— SELECTION —
-- -- --
A Are all wave functions with a continuum basis non-normalizable?

[TheCanadian]

For example, I am following the below proof:

Although the above derivation involves a projection on the position basis, it appears one can generalize this result by using any complete basis. So despite it not being explicitly mentioned here, are all wave functions with any continuum basis non-normalizable?

 

[blue_leaf77]

If your question is reworded to

are all basis functions with any continuum spectrum non-normalizable?

then the answer would be yes.

 

[vanhees71]

Yes, because if you have two eigenstates of a self-adjoint operator in the continuous spectrum then
$$\langle a_1|a_2 \rangle=\int_{\mathbb{R}^3} \mathrm{d}^3 \vec{x} \langle a_1|\vec{x} \rangle \langle \vec{x} |a_2 \rangle=\int_{\mathbb{R}^3} \mathrm{d}^3 \vec{x} u_{a_1}^*(\vec{x}) u_{a_2}(\vec{x})=\delta(a_1-a_2).$$
So the eigenfunctions are "normalizable to a $\delta$ distribution" and thus are not normalizable in the usual sense, because they are not square integrable. They don't belong to the Hilbert space but to the dual of the domain (which is also the co-domain) of the self-adjoint operator and thus a distribution (in the sense of generalized function).

 

[jtbell]

are all wave functions with any continuum basis non-normalizable?

As I understand it, a wave packet (e.g. a Gaussian one) constructed from plane-wave states is an example of a wave function with a continuum basis, which is indeed normalizable.

 

[PeroK]

As I understand it, a wave packet (e.g. a Gaussian one) constructed from plane-wave states is an example of a wave function with a continuum basis, which is indeed normalizable.

Any function can be constructed from the basis functions. The OP confused the properties of the wave function with the properties of the basis functions.

 

[TheCanadian]

If your question is reworded to

then the answer would be yes.

Any function can be constructed from the basis functions. The OP confused the properties of the wave function with the properties of the basis functions.
-- -- --
— SOURCE EXCERPT —
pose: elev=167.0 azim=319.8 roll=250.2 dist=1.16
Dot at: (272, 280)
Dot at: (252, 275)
-- -- --
— PROBLEM 1 —
Answer these from the thread on normalizable wave functions above:
(a) How does blue_leaf77 reword the question so that the answer would be yes?
(b) According to vanhees71, why are the eigenfunctions not normalizable in the usual sense?
(c) What example does jtbell give of a wave function with a continuum basis that is normalizable?
— PROBLEM 2 —
Reproduce the passage of the thread on normalizable wave functions starting with "For example, I" and going on through "continuum spectrum non-normalizable?".
— PROBLEM 3 —
Carry the thread on normalizable wave functions forward from the point where it stops.

— ANSWER 1 —
(a) "are all basis functions with any continuum spectrum non-normalizable?"
(b) Because they are not square integrable.
(c) A wave packet, such as a Gaussian one, constructed from plane-wave states.

— ANSWER 2 —
For example, I am following the below proof:

Although the above derivation involves a projection on the position basis, it appears one can generalize this result by using any complete basis. So despite it not being explicitly mentioned here, are all wave functions with any continuum basis non-normalizable?

 

[blue_leaf77]

If your question is reworded to

are all basis functions with any continuum spectrum non-normalizable?

— ANSWER 3 —
Thank you for the responses. If the wave function is a linear superposition of the basis functions (which are non-normalizable) in this space, is the wave function not non-normalizable in this space, too? For example, if the wave function is given by

$$ {\lvert \psi \rangle } = \int^\infty_{-\infty} d\xi c(\xi) {\lvert \xi \rangle }$$

and $c(\xi)$ is not normalizable, then wouldn't the wave function in this space be non-normalizable itself?

 

[George Jones]

Yes, e.g., $c\left(\xi\right) = 1$ gives a state that is not norrmalizable, but $c\left(\xi\right)$ does not have to be non-normalizable, e.g.,
$$c\left(\xi\right) = A e^{-\xi^2},$$
in which case $\left| \psi \right>$ is normalizable.

 

[atyy]

Thank you for the responses. If the wave function is a linear superposition of the basis functions (which are non-normalizable) in this space, is the wave function not non-normalizable in this space, too? For example, if the wave function is given by

$$ {\lvert \psi \rangle } = \int^\infty_{-\infty} d\xi c(\xi) {\lvert \xi \rangle }$$

and $c(\xi)$ is not normalizable, then wouldn't the wave function in this space be non-normalizable itself?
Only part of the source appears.